Abstract:
This monograph describes author's large experimental work
on one machine learning task
- prediction of movie ratings in the Netflix Prize dataset.
The main objective of the experiments was to obtain maximally accurate
prediction, as evaluated by hold-out RMSE,
but also important was the perspective of applying the developed
methods in recommender systems.
The publication has two goals:
summarizing the understanding of the subject due to the published work
of many people on the same task,
and presenting some novel insights.
Reaching a good understanding of one task and one dataset gives hope
to generalize on other prediction tasks, as similar challenges
recur in analyses of any datasets.
The idea of collaborative filtering is to make use of relations between
tasks (users in our data), and between task attributes (items in our data).
Collaborative filtering methods are used in recommender systems
to calculate personalized recommendations, or in other words,
to identify items preferred by a particular user.
To realize that goal, a good intermediate task is prediction
of user ratings, and the most accurate models for this task are based
on dimensionality reduction, describing
each item by a small number of variables,
which can be seen as automatically learned analogues of movie genres,
and a small number of variables describes each user's taste.

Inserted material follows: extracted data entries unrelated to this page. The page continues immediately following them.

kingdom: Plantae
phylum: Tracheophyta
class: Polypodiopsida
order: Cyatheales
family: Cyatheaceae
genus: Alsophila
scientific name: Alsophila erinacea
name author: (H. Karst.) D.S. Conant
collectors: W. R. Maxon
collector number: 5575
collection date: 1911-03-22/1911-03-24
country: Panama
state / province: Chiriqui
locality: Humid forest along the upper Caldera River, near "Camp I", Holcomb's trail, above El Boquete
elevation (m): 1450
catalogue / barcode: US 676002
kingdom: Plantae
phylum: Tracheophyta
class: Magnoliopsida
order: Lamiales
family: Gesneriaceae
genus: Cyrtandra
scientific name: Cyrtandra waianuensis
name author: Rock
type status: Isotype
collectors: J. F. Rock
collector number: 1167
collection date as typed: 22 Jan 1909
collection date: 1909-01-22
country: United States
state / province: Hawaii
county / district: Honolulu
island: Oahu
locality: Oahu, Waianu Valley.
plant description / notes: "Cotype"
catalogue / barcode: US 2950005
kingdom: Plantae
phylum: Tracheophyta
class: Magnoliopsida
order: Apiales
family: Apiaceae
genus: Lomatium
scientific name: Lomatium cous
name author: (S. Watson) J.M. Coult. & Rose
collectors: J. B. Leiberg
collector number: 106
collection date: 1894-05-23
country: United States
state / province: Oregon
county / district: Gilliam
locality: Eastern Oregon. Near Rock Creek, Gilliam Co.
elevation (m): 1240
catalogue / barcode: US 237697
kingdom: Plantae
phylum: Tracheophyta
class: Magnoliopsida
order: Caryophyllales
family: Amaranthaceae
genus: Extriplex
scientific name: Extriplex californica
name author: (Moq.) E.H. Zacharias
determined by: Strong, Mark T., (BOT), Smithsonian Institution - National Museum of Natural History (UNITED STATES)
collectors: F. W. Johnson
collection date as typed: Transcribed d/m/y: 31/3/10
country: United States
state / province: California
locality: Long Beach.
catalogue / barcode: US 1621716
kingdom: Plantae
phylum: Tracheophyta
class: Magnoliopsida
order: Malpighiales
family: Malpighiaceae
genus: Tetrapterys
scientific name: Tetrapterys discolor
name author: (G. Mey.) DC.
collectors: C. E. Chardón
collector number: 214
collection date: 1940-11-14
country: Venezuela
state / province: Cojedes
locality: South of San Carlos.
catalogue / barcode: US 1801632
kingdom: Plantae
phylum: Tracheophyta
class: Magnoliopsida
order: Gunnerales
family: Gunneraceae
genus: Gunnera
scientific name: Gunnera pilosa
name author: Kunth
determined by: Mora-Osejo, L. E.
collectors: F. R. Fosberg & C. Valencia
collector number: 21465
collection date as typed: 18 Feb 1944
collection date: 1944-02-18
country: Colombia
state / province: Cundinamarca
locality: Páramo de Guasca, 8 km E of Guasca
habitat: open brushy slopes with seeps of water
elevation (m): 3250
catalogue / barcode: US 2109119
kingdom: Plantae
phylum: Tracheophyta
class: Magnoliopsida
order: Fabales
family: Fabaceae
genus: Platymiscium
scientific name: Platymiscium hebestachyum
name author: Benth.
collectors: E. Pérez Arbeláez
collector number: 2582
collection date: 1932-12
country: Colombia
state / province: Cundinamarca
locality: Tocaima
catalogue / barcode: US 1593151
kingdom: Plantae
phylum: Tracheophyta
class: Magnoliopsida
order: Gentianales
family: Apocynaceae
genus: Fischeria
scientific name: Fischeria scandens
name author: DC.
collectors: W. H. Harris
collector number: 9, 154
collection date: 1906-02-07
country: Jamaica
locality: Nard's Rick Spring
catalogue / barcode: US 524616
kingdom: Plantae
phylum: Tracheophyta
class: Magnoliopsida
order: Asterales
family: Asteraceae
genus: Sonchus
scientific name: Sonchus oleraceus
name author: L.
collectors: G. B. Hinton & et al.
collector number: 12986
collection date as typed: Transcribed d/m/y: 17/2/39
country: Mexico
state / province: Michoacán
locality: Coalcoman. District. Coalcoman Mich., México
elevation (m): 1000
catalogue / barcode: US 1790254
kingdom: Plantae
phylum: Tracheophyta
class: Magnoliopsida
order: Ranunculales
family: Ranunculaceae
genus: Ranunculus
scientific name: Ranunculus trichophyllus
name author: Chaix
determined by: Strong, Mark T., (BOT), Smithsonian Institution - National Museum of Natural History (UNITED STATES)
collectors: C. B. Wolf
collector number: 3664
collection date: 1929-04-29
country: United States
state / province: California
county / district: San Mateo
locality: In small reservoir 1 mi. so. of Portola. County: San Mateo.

One the most accurate models, regularized SVD, was analyzed more closely,
and the assumptions of that model, such as the single-variable output,
combining hidden variables by multiplication, and using Gaussian priors,
were critically examined.
In addition, an interpretation of the learned features by naming
new movie genres has been proposed.
To learn the parameters in the developed models the best predictive
accuracy was obtained by using different degrees of approximation
of the Bayesian approach, from MCMC and Variational Bayes,
to neural-networks-like simplifications.
When identifying the model, that is, while approaching the unknown
probabilistic model that generated the data, good engineering practice
was maintaining a blend of an ensemble of many accurate, but varied
methods.
Blends of large ensembles also gave the best reached accuracy,
indicating that, despite the large combined effort of many people,
the process of model identification for the analyzed data remained
largely unfinished, which is probably an unavoidable situation
in an analysis of real-life datasets.
The work is complemented by giving heuristics adapting rating prediction
to generate lists of recommendations, heuristics for cold-start
situations, and descriptions of two SVD-based recommender systems.